Cargo types in maritime law and shipping law

Cargoes fall into two basic categories: liquid and non- liquid, termed wet cargoes
and dry cargoes. Each type is carried in different ways for different reasons.
Dry cargoes fall into three main categories: conventional, containerised
and roll- on/roll- off. A conventional cargo, sometimes referred to as breakbulk
cargo, is one which is lifted on and off a ship one piece, or bundle, at a
time by means of cranes or derricks, but not shipped on trailers or in shipping
containers. Such cargoes are carried in conventional ships which, if operated
on a regular basis between advertised ports, provide a conventional service.
These ships are often of the tween deck or multideck type which not only
allows them to carry safely cargoes having many different stowage requirements
but also facilitates distribution in the ship of cargo for several ports of
discharge. Conventional cargo is cargo which very often does not fit into or
onto any of the standard shipping containers by virtue of its length, width or
height. Such cargoes are termed uncontainerable or uncontainerisable.

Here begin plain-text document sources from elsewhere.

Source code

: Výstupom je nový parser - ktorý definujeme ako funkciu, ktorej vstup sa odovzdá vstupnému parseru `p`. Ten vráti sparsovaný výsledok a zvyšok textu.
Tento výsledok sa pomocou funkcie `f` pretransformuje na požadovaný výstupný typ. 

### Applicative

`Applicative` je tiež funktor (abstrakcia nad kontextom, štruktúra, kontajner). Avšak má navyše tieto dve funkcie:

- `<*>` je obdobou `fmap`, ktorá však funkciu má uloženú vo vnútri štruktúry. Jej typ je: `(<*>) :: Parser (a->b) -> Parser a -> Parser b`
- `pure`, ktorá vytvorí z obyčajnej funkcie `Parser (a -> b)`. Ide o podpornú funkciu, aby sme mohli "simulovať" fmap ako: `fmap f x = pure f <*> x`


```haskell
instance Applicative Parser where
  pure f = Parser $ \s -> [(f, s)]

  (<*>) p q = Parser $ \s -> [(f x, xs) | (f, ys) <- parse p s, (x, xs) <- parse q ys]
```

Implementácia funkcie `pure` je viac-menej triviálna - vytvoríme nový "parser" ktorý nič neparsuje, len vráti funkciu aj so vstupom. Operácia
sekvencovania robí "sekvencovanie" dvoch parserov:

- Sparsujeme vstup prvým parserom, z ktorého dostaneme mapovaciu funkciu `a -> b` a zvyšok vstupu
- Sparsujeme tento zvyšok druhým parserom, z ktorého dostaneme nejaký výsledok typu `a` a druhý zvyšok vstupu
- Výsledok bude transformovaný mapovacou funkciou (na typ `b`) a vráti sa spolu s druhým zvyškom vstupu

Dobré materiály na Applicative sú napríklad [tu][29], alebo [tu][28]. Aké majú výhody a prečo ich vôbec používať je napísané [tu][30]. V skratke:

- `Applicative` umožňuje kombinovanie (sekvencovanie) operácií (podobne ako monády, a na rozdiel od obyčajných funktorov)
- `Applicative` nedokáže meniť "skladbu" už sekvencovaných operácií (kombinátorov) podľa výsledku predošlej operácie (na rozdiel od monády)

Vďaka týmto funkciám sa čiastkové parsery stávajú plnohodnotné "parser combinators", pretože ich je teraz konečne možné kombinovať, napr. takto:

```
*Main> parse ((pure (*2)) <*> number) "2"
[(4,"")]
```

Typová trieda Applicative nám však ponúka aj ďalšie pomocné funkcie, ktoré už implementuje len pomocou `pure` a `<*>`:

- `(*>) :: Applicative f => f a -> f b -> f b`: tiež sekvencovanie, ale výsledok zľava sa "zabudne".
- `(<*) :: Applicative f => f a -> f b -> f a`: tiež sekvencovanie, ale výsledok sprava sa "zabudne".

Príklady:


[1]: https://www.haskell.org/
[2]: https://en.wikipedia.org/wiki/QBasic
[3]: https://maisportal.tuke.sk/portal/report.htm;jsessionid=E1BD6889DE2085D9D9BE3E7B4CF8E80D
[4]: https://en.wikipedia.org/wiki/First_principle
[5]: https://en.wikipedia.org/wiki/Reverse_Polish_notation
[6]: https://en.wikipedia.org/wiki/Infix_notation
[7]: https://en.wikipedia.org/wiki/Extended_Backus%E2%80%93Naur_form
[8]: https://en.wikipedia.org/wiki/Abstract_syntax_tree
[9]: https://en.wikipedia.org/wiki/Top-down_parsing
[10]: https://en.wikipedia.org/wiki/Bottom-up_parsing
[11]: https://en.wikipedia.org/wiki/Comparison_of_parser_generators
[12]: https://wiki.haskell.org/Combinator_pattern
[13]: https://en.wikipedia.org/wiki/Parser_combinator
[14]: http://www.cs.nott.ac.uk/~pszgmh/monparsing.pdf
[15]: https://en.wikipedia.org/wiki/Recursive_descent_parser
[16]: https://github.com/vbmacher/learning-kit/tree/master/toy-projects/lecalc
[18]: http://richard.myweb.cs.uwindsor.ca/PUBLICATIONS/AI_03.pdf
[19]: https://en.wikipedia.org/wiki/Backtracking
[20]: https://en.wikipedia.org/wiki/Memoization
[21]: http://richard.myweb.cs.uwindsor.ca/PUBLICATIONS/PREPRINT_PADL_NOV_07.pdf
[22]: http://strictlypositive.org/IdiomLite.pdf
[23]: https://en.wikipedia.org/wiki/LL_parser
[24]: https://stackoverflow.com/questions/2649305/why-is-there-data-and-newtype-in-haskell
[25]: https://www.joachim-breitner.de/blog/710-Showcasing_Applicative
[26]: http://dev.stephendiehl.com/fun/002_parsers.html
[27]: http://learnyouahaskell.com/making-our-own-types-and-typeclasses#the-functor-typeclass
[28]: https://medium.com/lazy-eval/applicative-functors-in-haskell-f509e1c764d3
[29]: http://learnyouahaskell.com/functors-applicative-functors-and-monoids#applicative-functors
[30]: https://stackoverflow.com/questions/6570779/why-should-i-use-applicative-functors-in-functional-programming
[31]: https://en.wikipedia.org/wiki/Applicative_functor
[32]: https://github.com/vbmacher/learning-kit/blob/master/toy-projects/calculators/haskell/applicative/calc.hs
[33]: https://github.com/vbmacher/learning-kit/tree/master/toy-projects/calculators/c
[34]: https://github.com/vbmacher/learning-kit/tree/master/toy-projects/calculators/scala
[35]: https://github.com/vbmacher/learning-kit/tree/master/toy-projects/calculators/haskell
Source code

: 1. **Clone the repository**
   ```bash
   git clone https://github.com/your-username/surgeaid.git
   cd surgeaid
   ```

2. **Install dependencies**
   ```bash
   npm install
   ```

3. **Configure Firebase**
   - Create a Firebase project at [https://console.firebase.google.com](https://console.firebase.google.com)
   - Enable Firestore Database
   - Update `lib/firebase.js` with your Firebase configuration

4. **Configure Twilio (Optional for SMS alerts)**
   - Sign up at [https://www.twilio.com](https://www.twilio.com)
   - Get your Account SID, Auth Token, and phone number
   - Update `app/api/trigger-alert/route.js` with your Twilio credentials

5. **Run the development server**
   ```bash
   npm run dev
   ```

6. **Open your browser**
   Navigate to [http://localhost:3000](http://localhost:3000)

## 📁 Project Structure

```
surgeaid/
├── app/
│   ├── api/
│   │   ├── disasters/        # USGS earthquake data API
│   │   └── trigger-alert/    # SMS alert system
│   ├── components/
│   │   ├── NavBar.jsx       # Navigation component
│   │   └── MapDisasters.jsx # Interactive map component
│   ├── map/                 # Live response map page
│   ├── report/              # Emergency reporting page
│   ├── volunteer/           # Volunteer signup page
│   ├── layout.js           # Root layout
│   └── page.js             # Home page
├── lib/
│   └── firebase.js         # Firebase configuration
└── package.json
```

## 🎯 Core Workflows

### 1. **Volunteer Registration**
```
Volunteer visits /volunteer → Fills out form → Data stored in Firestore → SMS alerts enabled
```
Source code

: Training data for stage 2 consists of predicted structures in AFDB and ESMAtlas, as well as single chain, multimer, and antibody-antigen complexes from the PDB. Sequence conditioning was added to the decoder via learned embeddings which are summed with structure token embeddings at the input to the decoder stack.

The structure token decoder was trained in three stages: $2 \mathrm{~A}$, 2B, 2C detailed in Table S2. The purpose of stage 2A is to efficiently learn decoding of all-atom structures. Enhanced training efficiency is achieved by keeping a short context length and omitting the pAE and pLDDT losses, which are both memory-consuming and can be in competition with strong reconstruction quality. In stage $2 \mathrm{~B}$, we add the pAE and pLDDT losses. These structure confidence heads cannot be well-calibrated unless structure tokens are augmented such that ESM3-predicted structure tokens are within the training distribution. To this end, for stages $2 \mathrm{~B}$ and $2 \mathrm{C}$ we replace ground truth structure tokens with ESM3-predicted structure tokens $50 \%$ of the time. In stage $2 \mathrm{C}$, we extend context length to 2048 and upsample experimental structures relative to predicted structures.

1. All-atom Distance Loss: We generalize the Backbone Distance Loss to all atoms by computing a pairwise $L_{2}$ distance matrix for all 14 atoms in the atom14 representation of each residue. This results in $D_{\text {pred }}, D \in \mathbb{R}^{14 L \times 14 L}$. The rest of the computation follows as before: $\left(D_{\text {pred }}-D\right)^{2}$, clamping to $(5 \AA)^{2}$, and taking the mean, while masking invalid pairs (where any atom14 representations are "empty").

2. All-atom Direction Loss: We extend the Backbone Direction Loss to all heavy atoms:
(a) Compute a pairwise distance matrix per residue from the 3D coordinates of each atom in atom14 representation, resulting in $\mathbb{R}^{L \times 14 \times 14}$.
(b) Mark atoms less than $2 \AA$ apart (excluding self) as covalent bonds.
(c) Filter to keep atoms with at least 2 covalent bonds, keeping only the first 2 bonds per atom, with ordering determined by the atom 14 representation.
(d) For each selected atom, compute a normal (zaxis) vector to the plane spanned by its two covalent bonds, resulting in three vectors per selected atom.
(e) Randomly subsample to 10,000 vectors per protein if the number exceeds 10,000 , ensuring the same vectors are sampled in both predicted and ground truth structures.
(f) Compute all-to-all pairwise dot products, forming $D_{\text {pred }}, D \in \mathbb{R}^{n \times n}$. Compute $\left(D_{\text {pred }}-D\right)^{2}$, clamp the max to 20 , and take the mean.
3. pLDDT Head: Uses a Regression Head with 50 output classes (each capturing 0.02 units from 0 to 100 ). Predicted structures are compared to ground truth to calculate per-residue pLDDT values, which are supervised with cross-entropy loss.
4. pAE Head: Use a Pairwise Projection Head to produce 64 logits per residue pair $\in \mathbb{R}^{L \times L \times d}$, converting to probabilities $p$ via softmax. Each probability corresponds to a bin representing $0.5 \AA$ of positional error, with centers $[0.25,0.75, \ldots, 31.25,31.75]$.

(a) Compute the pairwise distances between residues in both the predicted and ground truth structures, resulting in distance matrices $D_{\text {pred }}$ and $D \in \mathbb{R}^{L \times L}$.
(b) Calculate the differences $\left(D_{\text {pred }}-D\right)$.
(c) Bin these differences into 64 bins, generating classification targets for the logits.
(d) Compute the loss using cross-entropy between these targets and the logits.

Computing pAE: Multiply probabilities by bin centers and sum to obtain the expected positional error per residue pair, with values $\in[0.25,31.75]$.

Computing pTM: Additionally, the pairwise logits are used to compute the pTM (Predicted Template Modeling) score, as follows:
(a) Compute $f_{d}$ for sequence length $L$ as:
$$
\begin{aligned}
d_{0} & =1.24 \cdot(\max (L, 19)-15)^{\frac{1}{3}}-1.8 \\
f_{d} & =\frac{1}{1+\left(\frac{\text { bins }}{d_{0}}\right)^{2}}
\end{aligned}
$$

Containerised cargoes are cargoes carried in shipping containers. There
are a number of standard sizes of container permitting their use in different
transport modes worldwide. Ocean transport is generally effected in specialised
ships which have cells into which the containers are lowered and where
they are held in place by uprights known as cell guides. These ships are known
as cellular containerships. Container barges, also known as cellular barges,
are barges similarly constructed and used for river transport of containers.
Containers can also be carried on conventional ships, often on deck, held
down by means of special container deck fittings.
Roll- on/roll- off, often abbreviated to ro- ro, ships are of various types,
from ferries to car carriers, but all have a loading and discharging ramp, connecting
the ship with the quay. Inside the ship are vehicle decks, often many.
Vehicles are driven on and off the ship over these ramps and are stowed on the
decks. Other types of cargo, ranging from rolls of paper to heavy machinery,
are towed on and off the ship on specialised trailers which are secured to the
deck. A variation is the sto- ro system where cargo is towed onto the ship on
trailers but then lifted off the trailers and stowed directly on the deck, enabling
the specialised trailers to be retained at the loading terminal. All cargo which
is on wheels and which can be driven or towed on to roll- on/roll- off ships is
known as rolling cargo or wheeled cargo.
General cargo, or generals, is cargo consisting of goods unpacked or
packed, for example in cartons, crates, bags or bales, often palletised, but
specifically not cargo shipped in bulk (see below for definition of bulk cargo), on
trailers or in shipping containers although the term general cargo is also used
to describe all dry cargo other than bulk, taking in containerised goods.
General cargo is presented in different ways. Increasingly, such goods are
unitised, that is, grouped into units of regular size, known as unit loads, to
facilitate handling. As there are fewer lifts, unitisation increases the rate of
loading and discharging of a ship. Goods shipped on pallets are examples of
unitisation. Containerisation itself is sometimes said to be a form of unitisation
in that the shipping container is a perfect example of a uniform shape.
Some importing countries require goods to be pre- slung, that is, to have
the slings which were used to load them onto the ship left around them to
simplify and speed up the discharge. This is another form of unit load.
A bulk cargo is a homogeneous unpacked cargo such as grain, iron ore
or coal, very often carried as a full cargo on a bulk carrier. Any commodity
shipped in this way is said to be in bulk.
Wet cargoes may be divided into black products and white products.
Black products are crude oils, such as heavy fuel oils. These are also referred
to as dirty products or dirty petroleum products. White products are
refined products such as aviation spirit, motor spirit and kerosene. These are
also referred to as clean products or clean petroleum products.